Les résultats sont également d'intérêt pratique :les urbanistes peuvent désormais quantifier leurs attentes quant à la manière dont les investissements ou les travaux de construction prévus amélioreront ou limiteront la capacité de trafic de leur réseau. Par exemple, construire (ou supprimer) des voies de circulation modifie la densité du réseau, tandis qu'un pont clé rendu inutilisable en raison de travaux de rénovation diminue sa redondance. Et si les entreprises de transport s'arrangent pour que les transports publics soient plus fréquents, il y aura plus de bus sur les routes.

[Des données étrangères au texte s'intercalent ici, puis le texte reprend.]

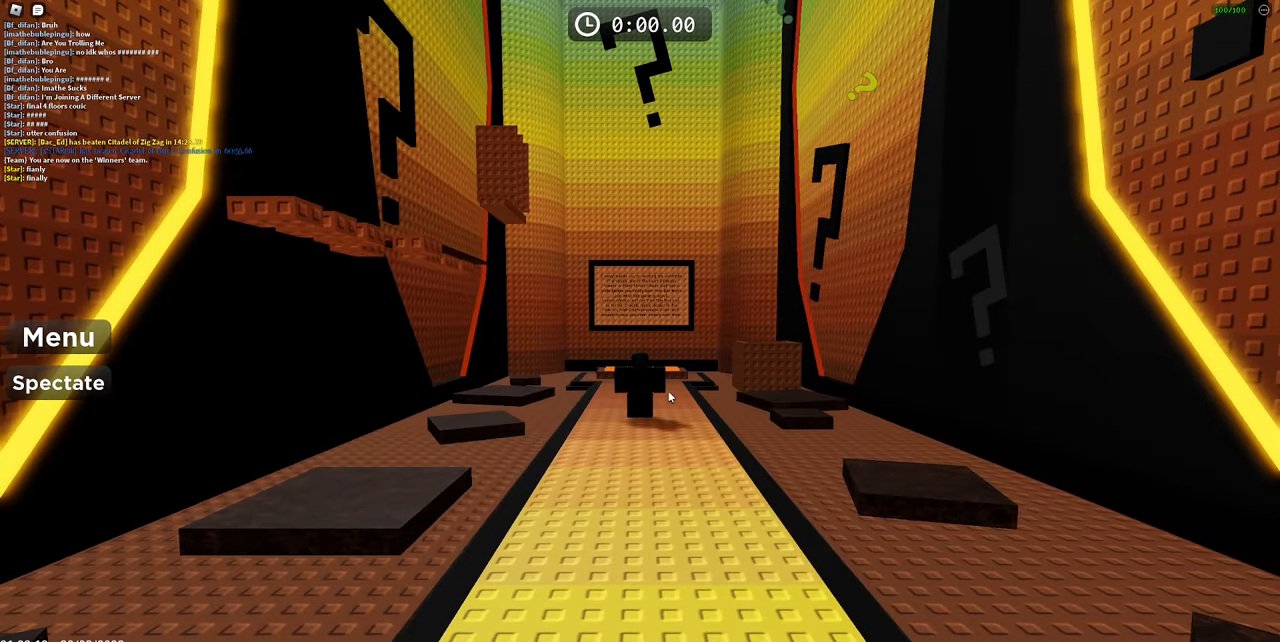
{"keys": [], "mouse": [], "events": []}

Cependant, les auteurs notent également les limites de l'étude. Ils expliquent que l'échantillon, couvrant 41 villes, était petit, et que la plupart de ces villes étaient en Europe. En outre, ils n'ont pas entrepris d'exploration détaillée de la façon dont les feux de circulation étaient contrôlés aux intersections. Finalement, l'étude n'a porté que sur les infrastructures, sans tenir compte des questions de demande, comme la façon dont les navetteurs réagissent à une situation de trafic modifiée.
Malgré cela, les résultats pourraient aider les villes à créer leur infrastructure idéale. « Notre nouvelle compréhension de la capacité de trafic au sein des réseaux urbains pourrait ne pas supprimer définitivement les embouteillages. Cependant, il jouera probablement un rôle clé dans l'amélioration de la situation des transports, " explique Axhausen.